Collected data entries
_ _ _

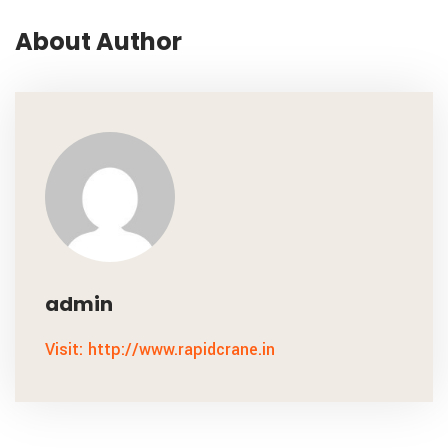
About Author
admin
Visit: http://www.rapidcrane.in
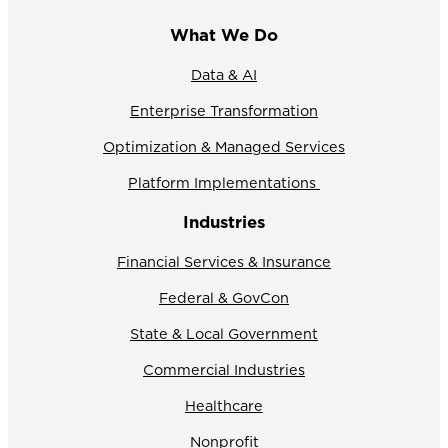
What We Do
Data & AI
Enterprise Transformation
Optimization & Managed Services
Platform Implementations
Industries
Financial Services & Insurance
Federal & GovCon
State & Local Government
Commercial Industries
Healthcare
Nonprofit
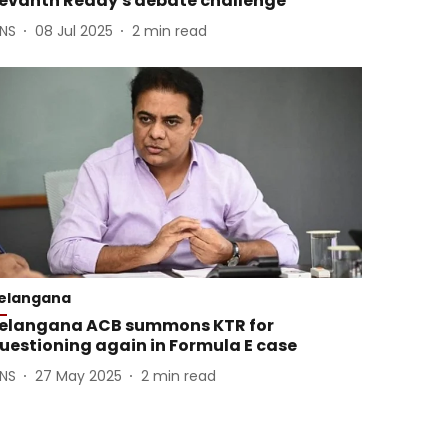
evanth Reddy's debate challenge
ANS
08 Jul 2025
2
min read
elangana
elangana ACB summons KTR for
uestioning again in Formula E case
ANS
27 May 2025
2
min read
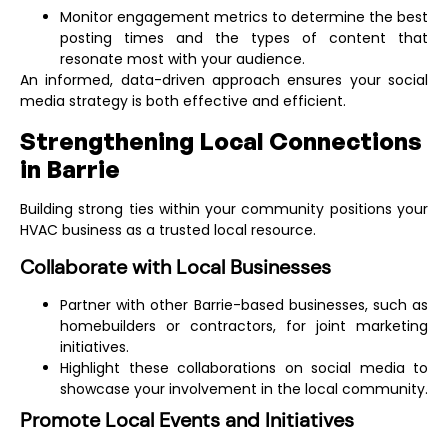
Monitor engagement metrics to determine the best
posting times and the types of content that
resonate most with your audience.
An informed, data-driven approach ensures your social
media strategy is both effective and efficient.
Strengthening Local Connections
in Barrie
Building strong ties within your community positions your
HVAC business as a trusted local resource.
Collaborate with Local Businesses
🔥
LIMITED OFFER
🔥
Partner with other Barrie-based businesses, such as
homebuilders or contractors, for joint marketing
Enjoy 10% Off
initiatives.
Highlight these collaborations on social media to
Your First Project
showcase your involvement in the local community.
Running a business is tough – we know that. That’s
Promote Local Events and Initiatives
why we’ve simplified web design, SEO, SEM, and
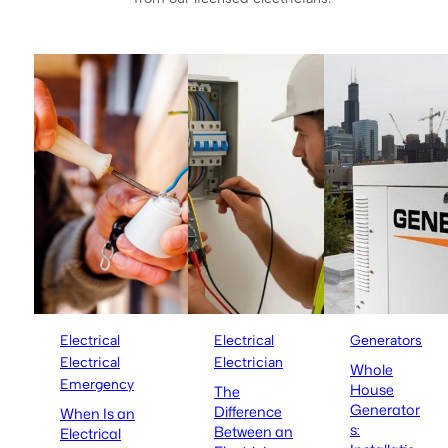
Electrical
Electrical
Generators
Electrical
Electrician
Whole
Emergency
House
The
Generator
Difference
When Is an
s:
Between an
Electrical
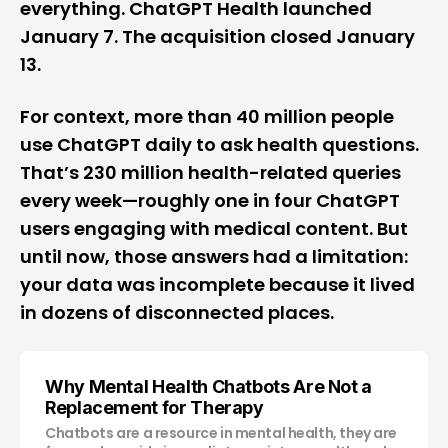
everything. ChatGPT Health launched
January 7. The acquisition closed January
13.
For context, more than 40 million people
use ChatGPT daily to ask health questions.
That’s 230 million health-related queries
every week—roughly one in four ChatGPT
users engaging with medical content. But
until now, those answers had a limitation:
your data was incomplete because it lived
in dozens of disconnected places.
Why Mental Health Chatbots Are Not a
Replacement for Therapy
Chatbots are a resource in mental health, they are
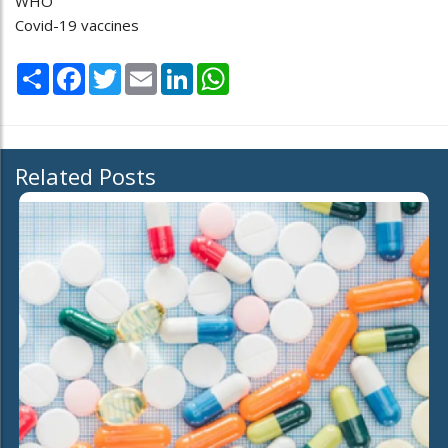
WHO
Covid-19 vaccines
Share
Facebook
Twitter
Email
LinkedIn
WhatsApp
Related Posts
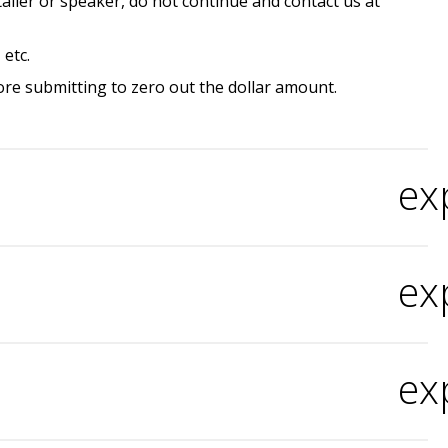
etailer or speaker, do not continue and contact us at
etc.
fore submitting to zero out the dollar amount.
ex
ex
ex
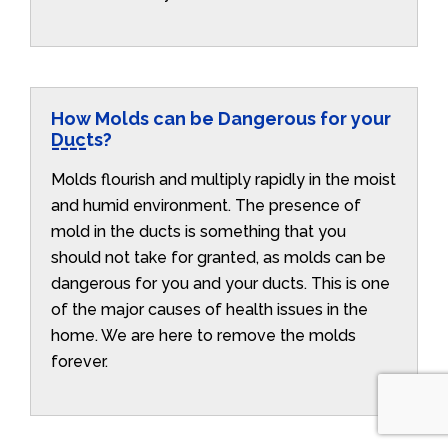
How Molds can be Dangerous for your
Ducts?
Molds flourish and multiply rapidly in the moist
and humid environment. The presence of
mold in the ducts is something that you
should not take for granted, as molds can be
dangerous for you and your ducts. This is one
of the major causes of health issues in the
home. We are here to remove the molds
forever.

_ _ _

DIRECTIONS –
Which lines above hold the string "elangana"? Copy each of them.

REPLY –
elangana
elangana ACB summons KTR for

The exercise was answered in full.